**ACTION ITEM**
What is needed is an exact repeat of the entries, with no pictures in it.
★ ★ ★ ★ ★ ★ ★
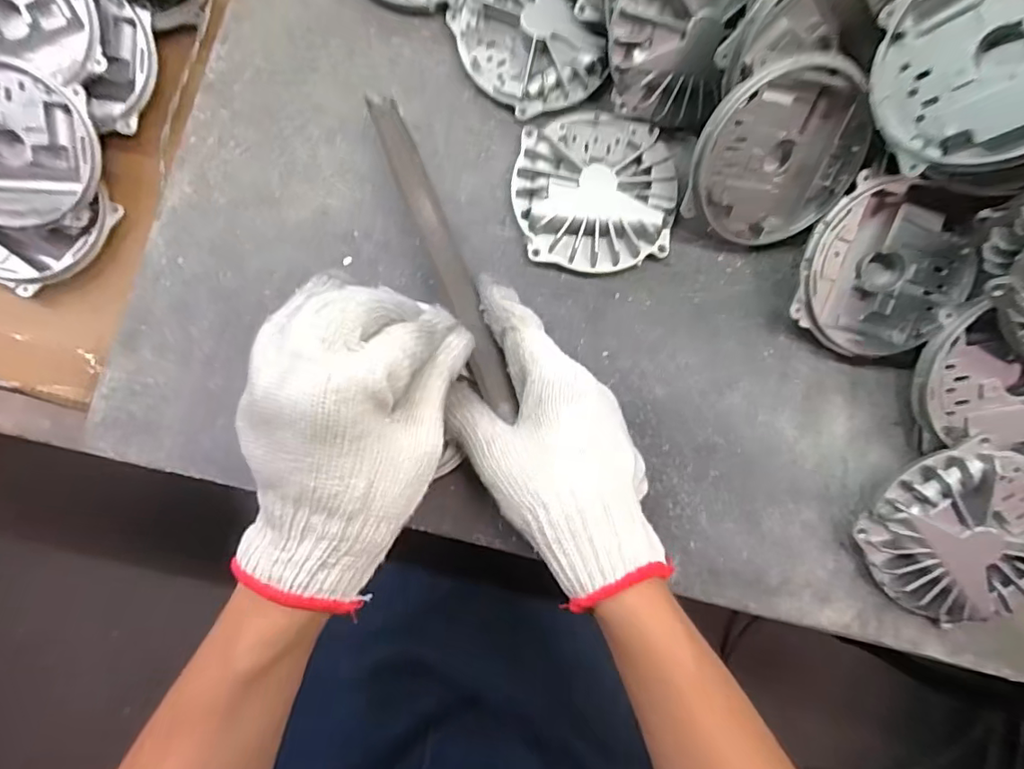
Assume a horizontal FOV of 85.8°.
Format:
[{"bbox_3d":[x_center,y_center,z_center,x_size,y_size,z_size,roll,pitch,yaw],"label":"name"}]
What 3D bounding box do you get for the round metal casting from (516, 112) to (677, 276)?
[{"bbox_3d":[0.055,-0.130,0.365,0.103,0.019,0.107,0,83,-2],"label":"round metal casting"}]

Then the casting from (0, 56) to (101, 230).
[{"bbox_3d":[-0.347,-0.166,0.384,0.105,0.028,0.104,-5,109,-14],"label":"casting"}]

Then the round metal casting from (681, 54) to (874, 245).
★ ★ ★ ★ ★ ★ ★
**ANSWER SECTION**
Assume a horizontal FOV of 85.8°.
Format:
[{"bbox_3d":[x_center,y_center,z_center,x_size,y_size,z_size,roll,pitch,yaw],"label":"name"}]
What 3D bounding box do you get for the round metal casting from (516, 112) to (677, 276)?
[{"bbox_3d":[0.055,-0.130,0.365,0.103,0.019,0.107,0,83,-2],"label":"round metal casting"}]

Then the casting from (0, 56) to (101, 230).
[{"bbox_3d":[-0.347,-0.166,0.384,0.105,0.028,0.104,-5,109,-14],"label":"casting"}]

Then the round metal casting from (681, 54) to (874, 245).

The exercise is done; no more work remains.